Posts Tagged ‘open source’

Open Source Aligns Developer and User Interests

Wednesday, November 30th, 2005

A big advantage of open source software is to align the interests of developer and end user.

To see why that’s true, notice how it is not true in commercial software. The competitive dynamics of commercial software push developers to make decisions that are “piecewise competitive” with rivals, even if such decisions create inflexibility, incompatibility or increased maintenance costs in the long run.

For example, and most commonly, a commercial developer may optimize for performance by writing code in ways (e.g. choice of language or data type) that cause long-term inflexibility with respect to future hardware platforms or customer needs. This is in the developer’s best interest, because it’s the only way his firm can survive short-term competitive pressures. However, it is against the user’s interest, because it forces upgrades or incompatibility in the future.

Another example is that a developer may add features that are useful to only a small fraction of customers; this creates a temporary competitive advantage for the developer, because it adds a bullet point to the box in the store, influencing a customer’s purchase. It also raises the barriers to entry in that software segment, which benefits all leading developers. However, this decision often works against the average user’s best long-term interest, because it makes software unnecessarily complex for the vast majority of users, and raises the long-term cost of the software, as barriers to entry rise and competitive pressures fall in the segment.

By contrast, many GPL projects make design and implementation decisions that seek to maximize coder productivity and device independence, at the expense of peformance and features. This is in the project developer’s interest, because it is the only way such a project can exist: without high productivity, maintainability and succinctness, even a successful project would eventually drown in its own bug reports. The coding team is too small to support such problems, and generally cannot expand over time.

This is generally in the end user’s best interest, because it allows simpler, more invisible upgrades to future hardware platforms; reduces confusion over features; increases modularity and stability of behavior over time.

You can extend the argument to cover other noncommercial projects like the original Unix, i.e. it survived into modern times because of some developer-centric design choices (performance-inefficient in the short run but maintainable in the long run) that happened to be compatible with the end-user’s best interest.

Thanks to Jeff Cohen of Genezzo for sparking this thought with the following email:

From: Jeff Cohen
Date: Nov 29, 2005 10:47 PM
Subject: Re: Genezzo version 0.53 is now available

If you asked them, they’d probably say it’s impractical, and nobody could design such a schema.
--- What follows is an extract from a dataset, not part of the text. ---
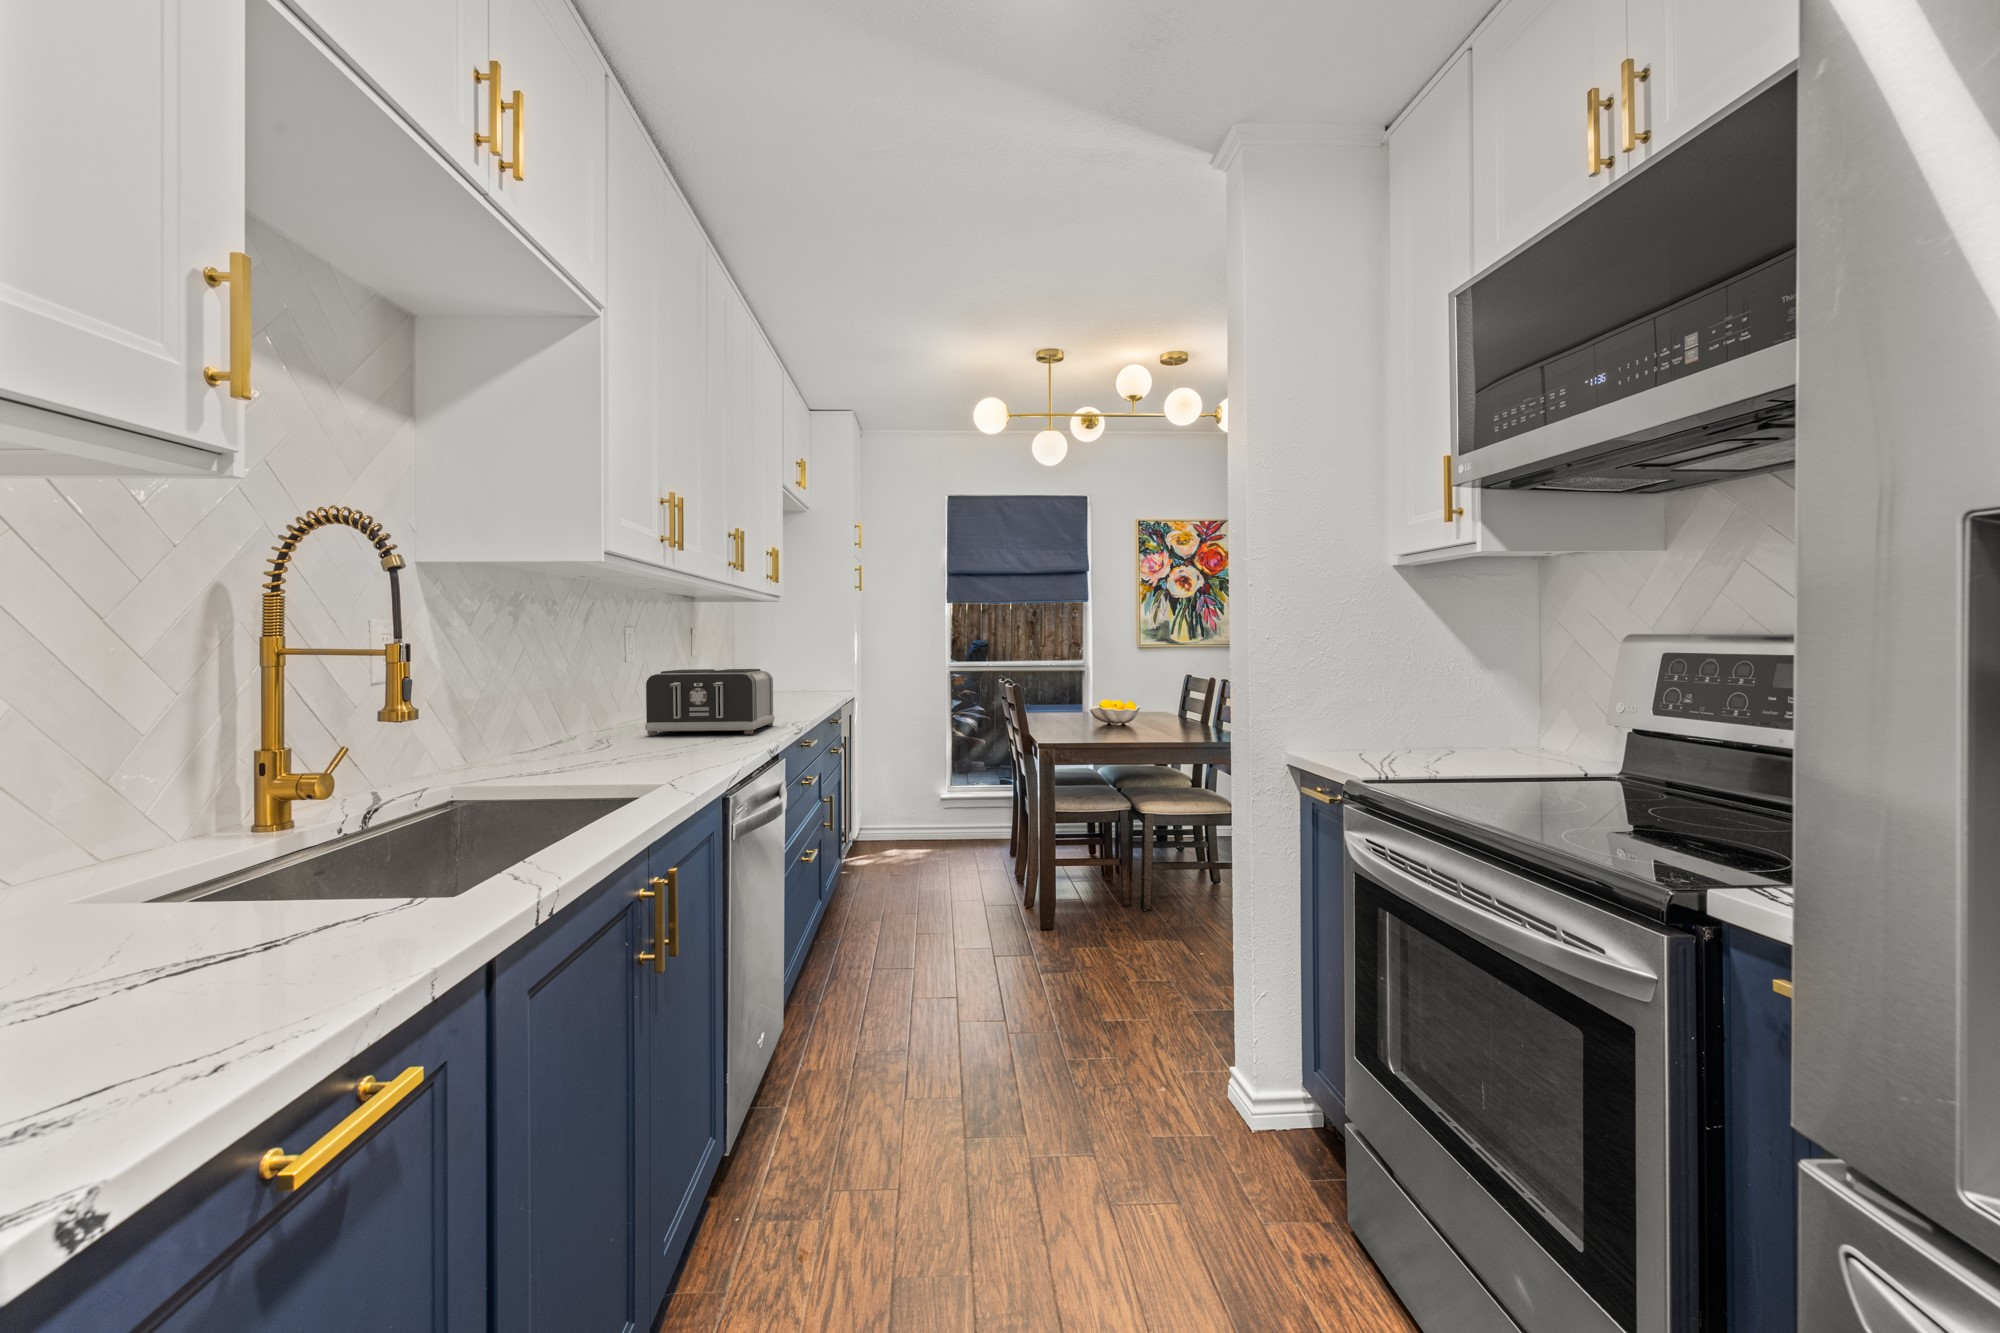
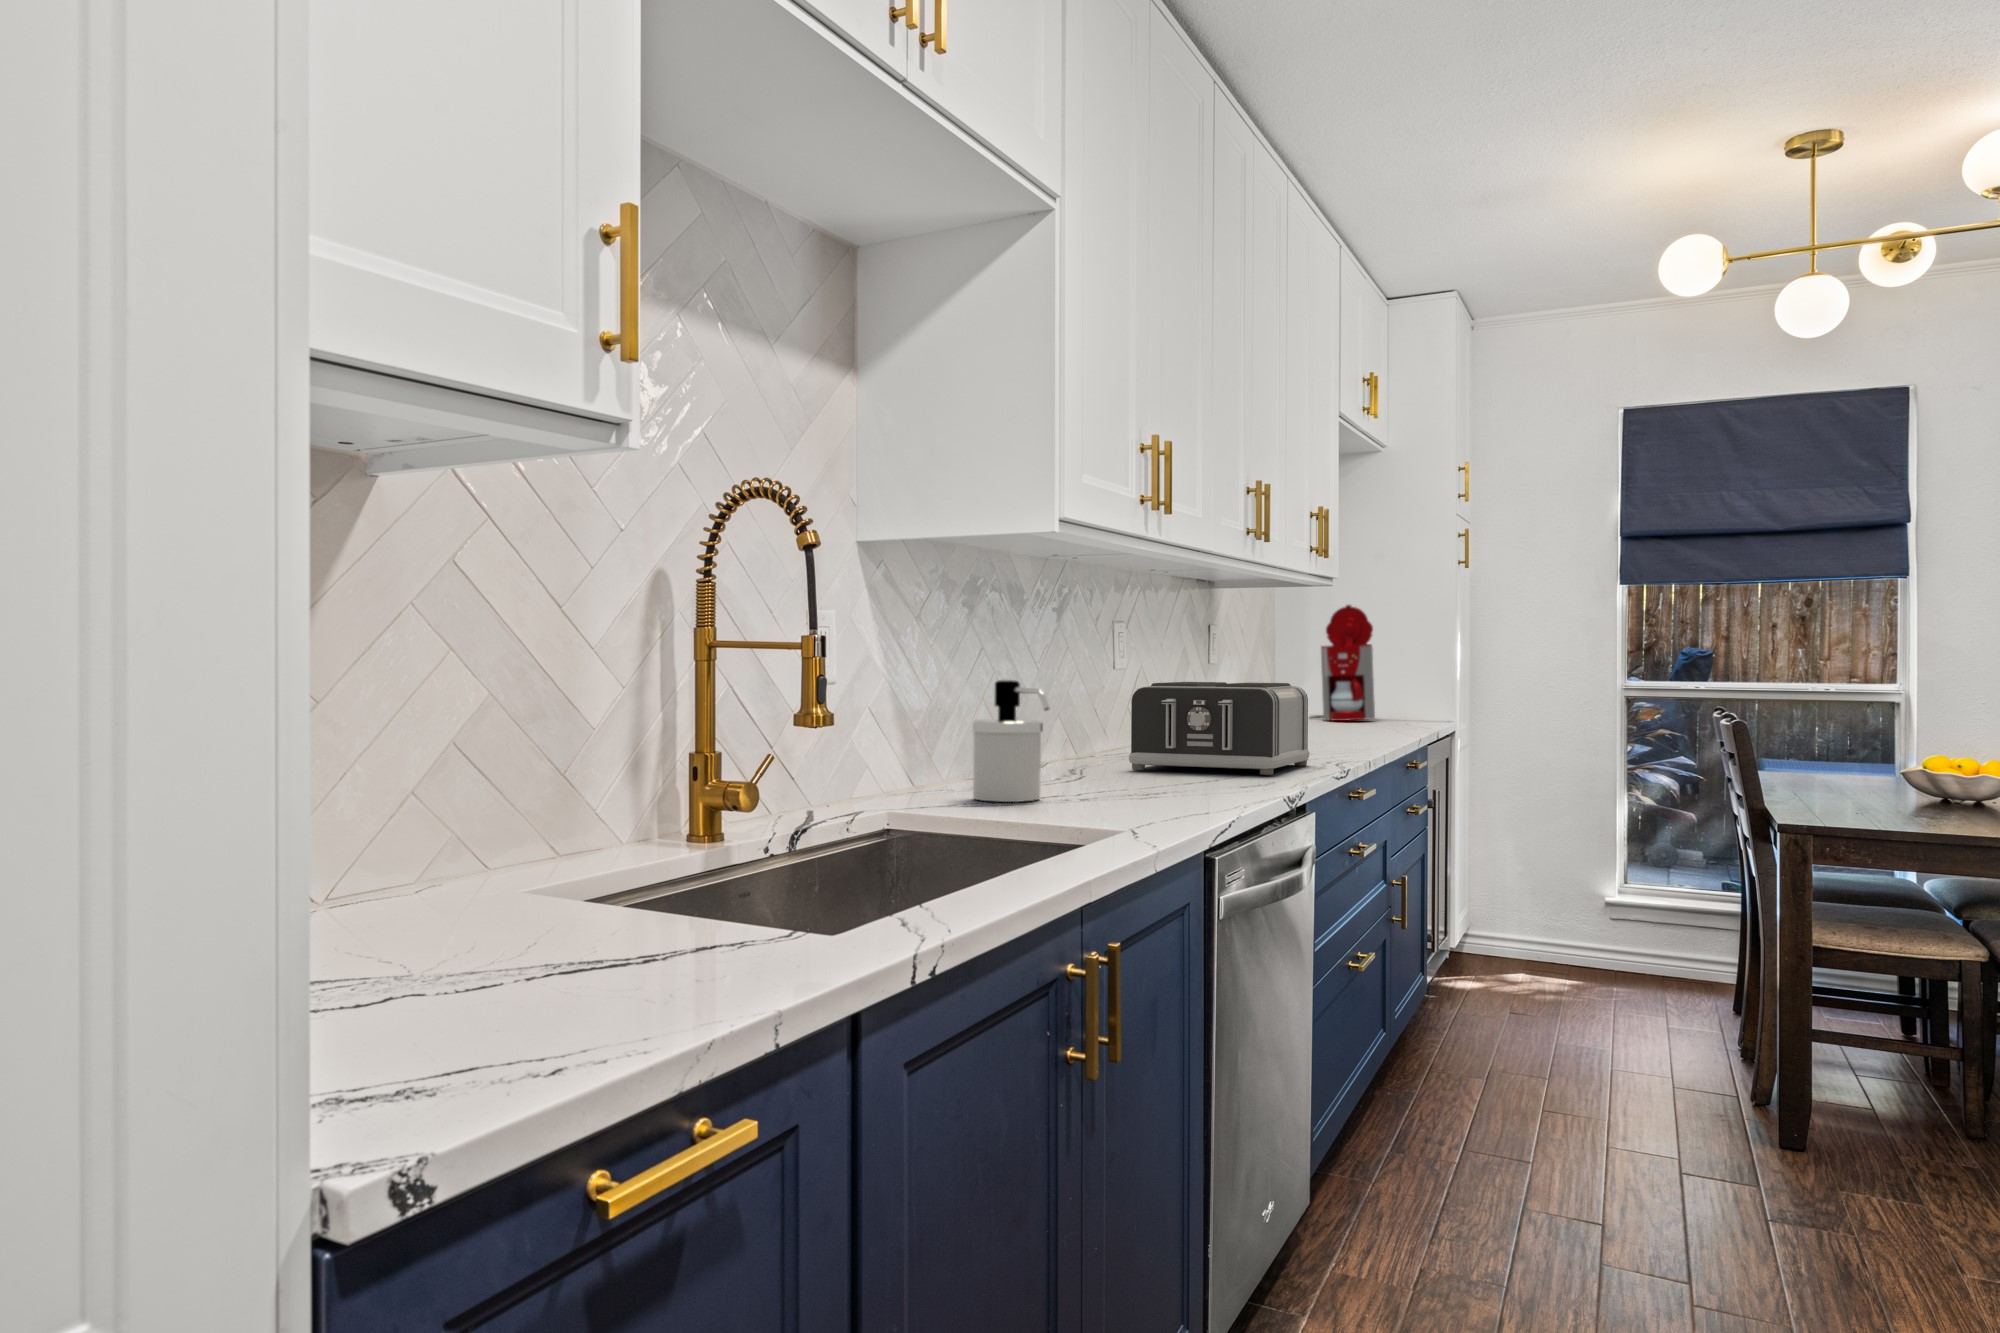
coffee maker: none [757,613,803,692] -> present [1311,605,1375,721]
soap dispenser: none [526,673,594,767] -> present [971,680,1049,802]

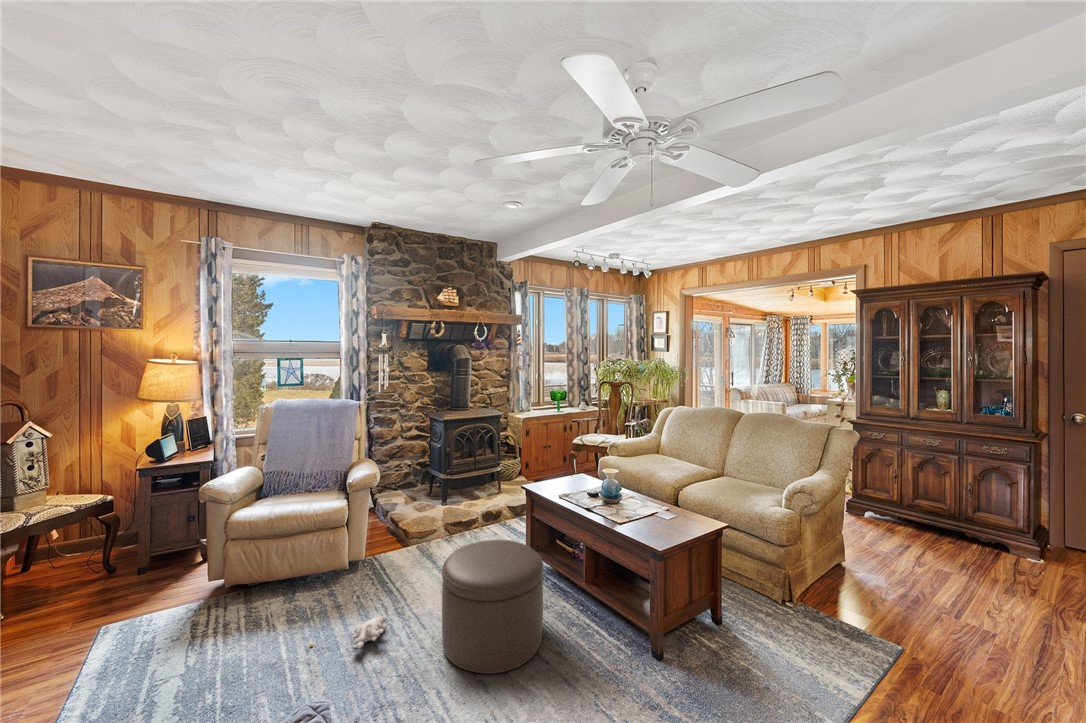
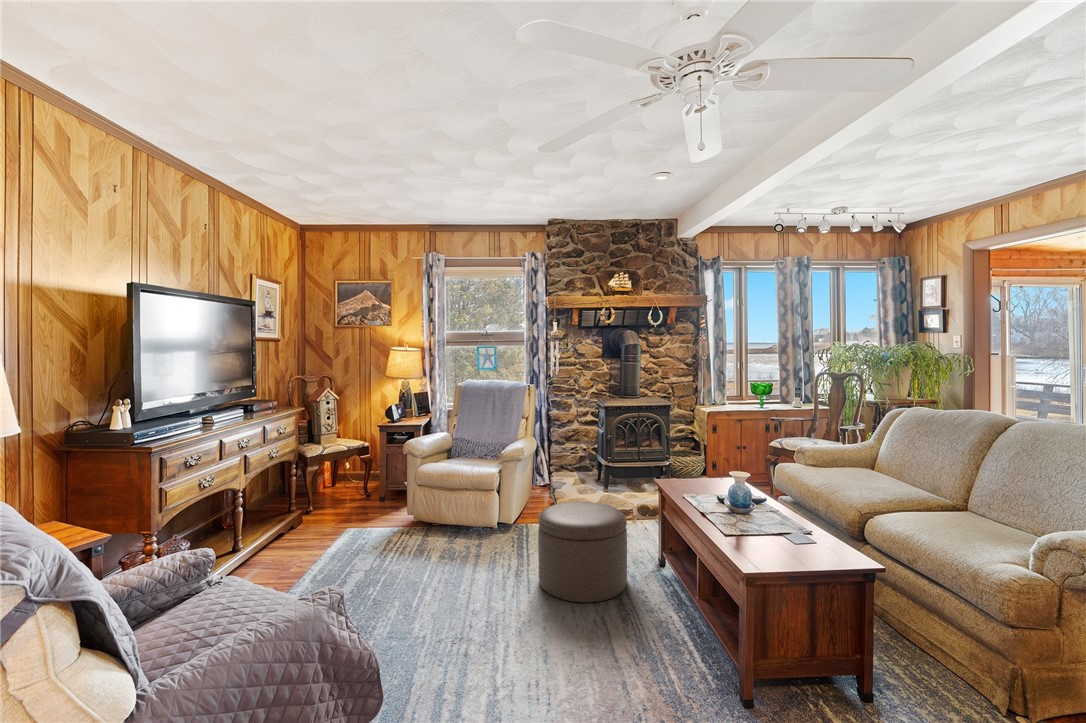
plush toy: present [310,616,387,648] -> none [457,547,510,562]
Of course, given the precedent of computer-generated queries of insane complexity past human comprehension, I can easily envision computer-generated schemas. Generally, the issue is that languages that C/C++ tend to encourage certain types of design rigidity and premature optimization. For example, to encode the number of tables in a join, they could use an int, or maybe an unsigned int, or even a byte if they want to shave some space. And they might pre-allocate some fixed data structures inside the join row source for efficiency. Oracle was literally riddled with these little”optimizations”, and it caused all kinds of headaches when we needed to expand an existing data structure. I believe I told you about the COUNT(*) overflow at WalMart, where ancient coders couldn’t conceive of a table with over 2^32 rows. With languages like Perl, Ruby, or Python, the native data structures are dynamic, flexible and extensible, so coders are less inclined to construct fixed-size structures for practical and philosophical reasons. And the native numeric type is a generic number –the languages automatically switch representations internally for proper efficiency and precision. For example, Python might start using an int internally, then switch to float, and finally to bignum for arbitrary precision. And finally, since I’ve been bitten by these issues so many times, I am very vigilant in order to avoid getting trapped. For example, even the basic block encoding on disk uses variable-length BER encoding for lengths, so I can use a single-byte length for strings under 128 bytes, and up to 128 bytes of length forBLOBs over 2^1022 bytes. BER is more expensive than a fixed-length encoding, but in the future, if someone wants to shove a 3-D, holographic movie into a column inGenezzo, we should be able to handle it.